I can't imagine who said ethical permissiveness and anxiety about Bass' prospects. Possibly the same person who's going to go on to quote the editorial's conclusion
Furtado's actions were wrong primarily because they were dishonest, but also because he used a government computer in Bass' office to promote his boss' candidacy. Democratic partisans predictably said that Furtado’s misbehavior reflected poorly on Bass himself -- that it revealed an atmosphere of ethical permissiveness or anxiety about Bass' prospects.
That's what they're supposed to say. For most people, though, the real question raised by this incident is: What was Furtado thinking? Didn't he know that urging Hodes supporters to deploy their resources outside of New Hampshire might tip off others that a dirty trickster was at work? And what did he think he might accomplish -- that bad-mouthing Hodes' chances would scare off supporters? (Since when do New Hampshire Democrats become faint of heart at the prospect of being involved in a losing cause?) And why send these messages from a government computer in Bass' office -- making the act not only easily traceable but also in possible violation of House ethics rules and federal campaign law?

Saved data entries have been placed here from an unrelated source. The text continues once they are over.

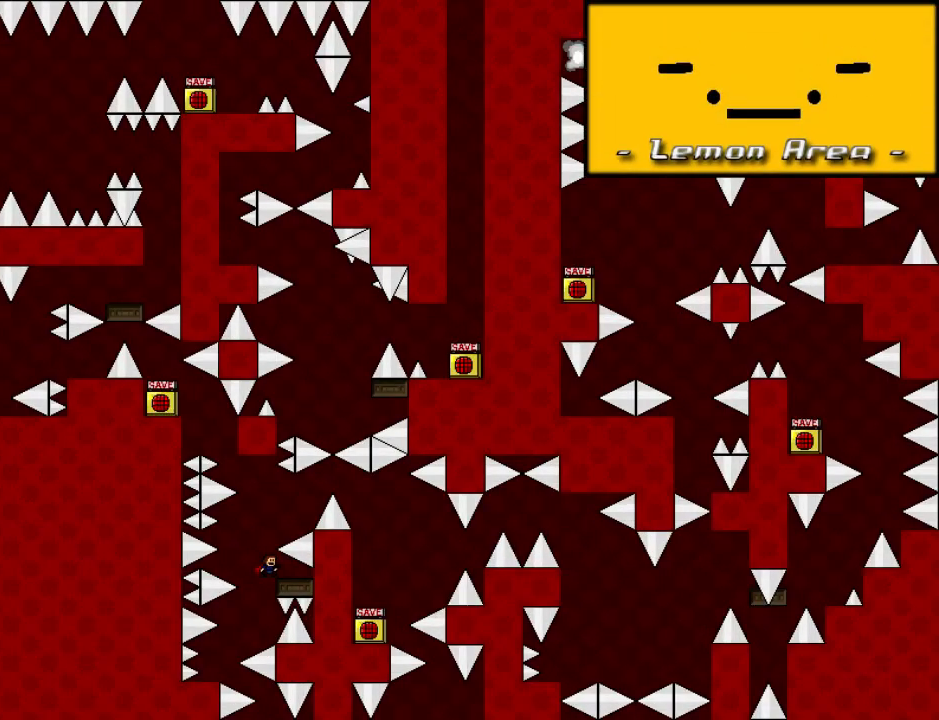
{"keys": ["right", "shift_l"], "events": [[100, "left", "down"], [100, "shift_l", "down"], [160, "left", "up"], [180, "right", "down"], [240, "shift_l", "up"], [440, "shift_l", "down"]]}
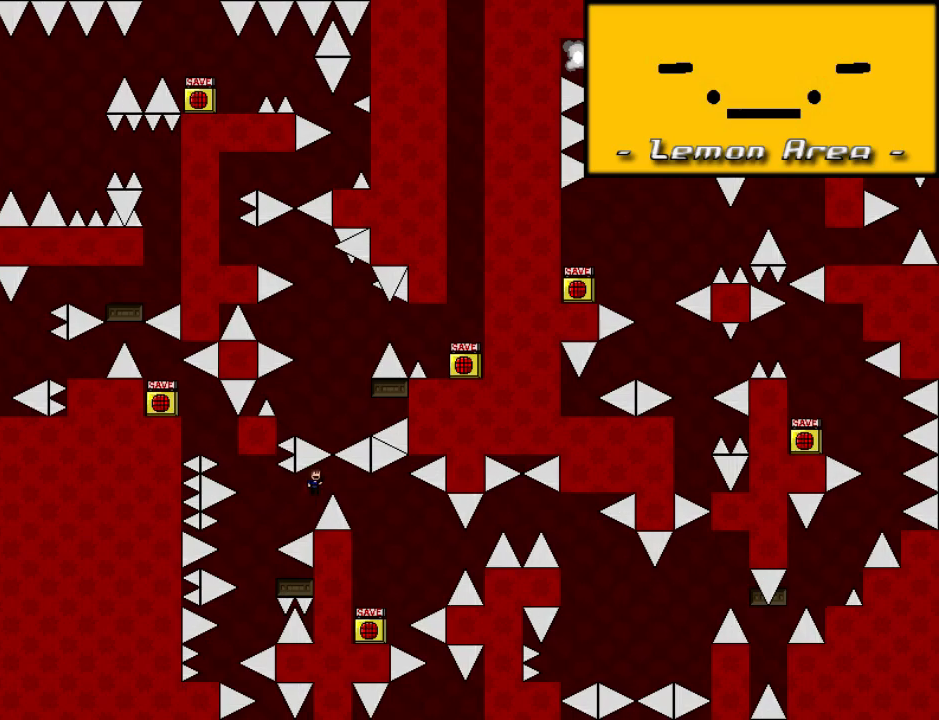
{"keys": ["right"], "events": [[20, "shift_l", "up"], [80, "right", "up"], [200, "right", "down"], [260, "right", "up"], [340, "r", "down"], [380, "r", "up"], [420, "right", "down"]]}
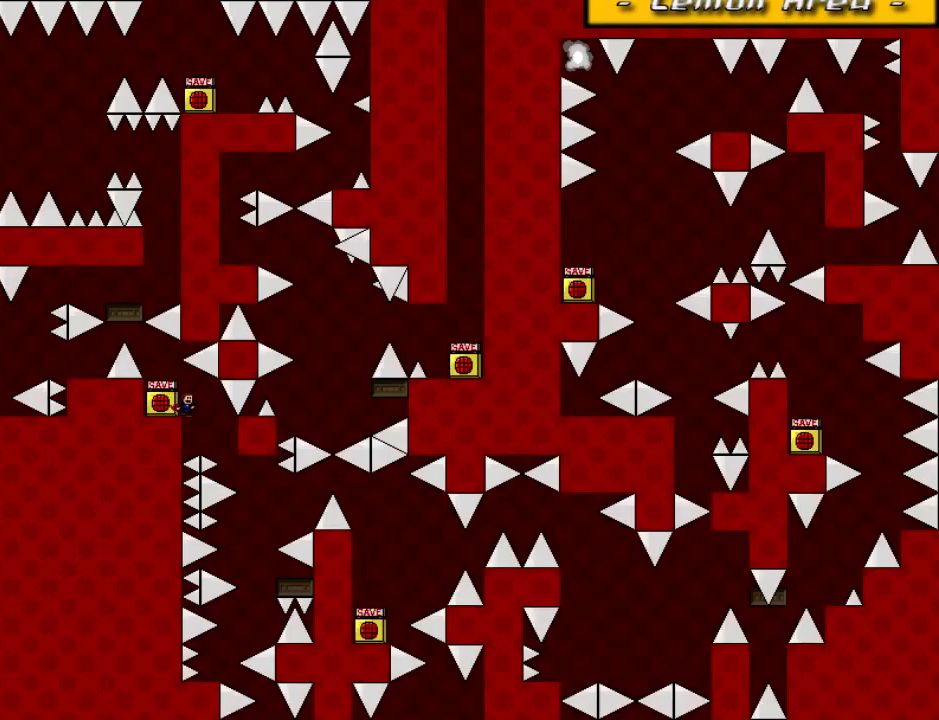
{"keys": [], "events": [[320, "shift_l", "down"], [340, "shift_l", "up"], [460, "right", "up"]]}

While these small-potatoes incidents are more entertaining than they are scandalous, we can't help but be concerned about what apparently is a talent shortage in the political trenches. These were the best aides that congressmen and candidates could find?Perhaps in a predictably partisan way, I'll point out that these were not the best aides that just any congressmen and candidates could find. These were the best aides that Republican congressmen and candidates could find. Or they had grown so accustomed to functioning in an atmosphere of, yes, ethical permissiveness that they didn't think they'd get caught no matter how incredibly, mind-blowingly stupidly they acted.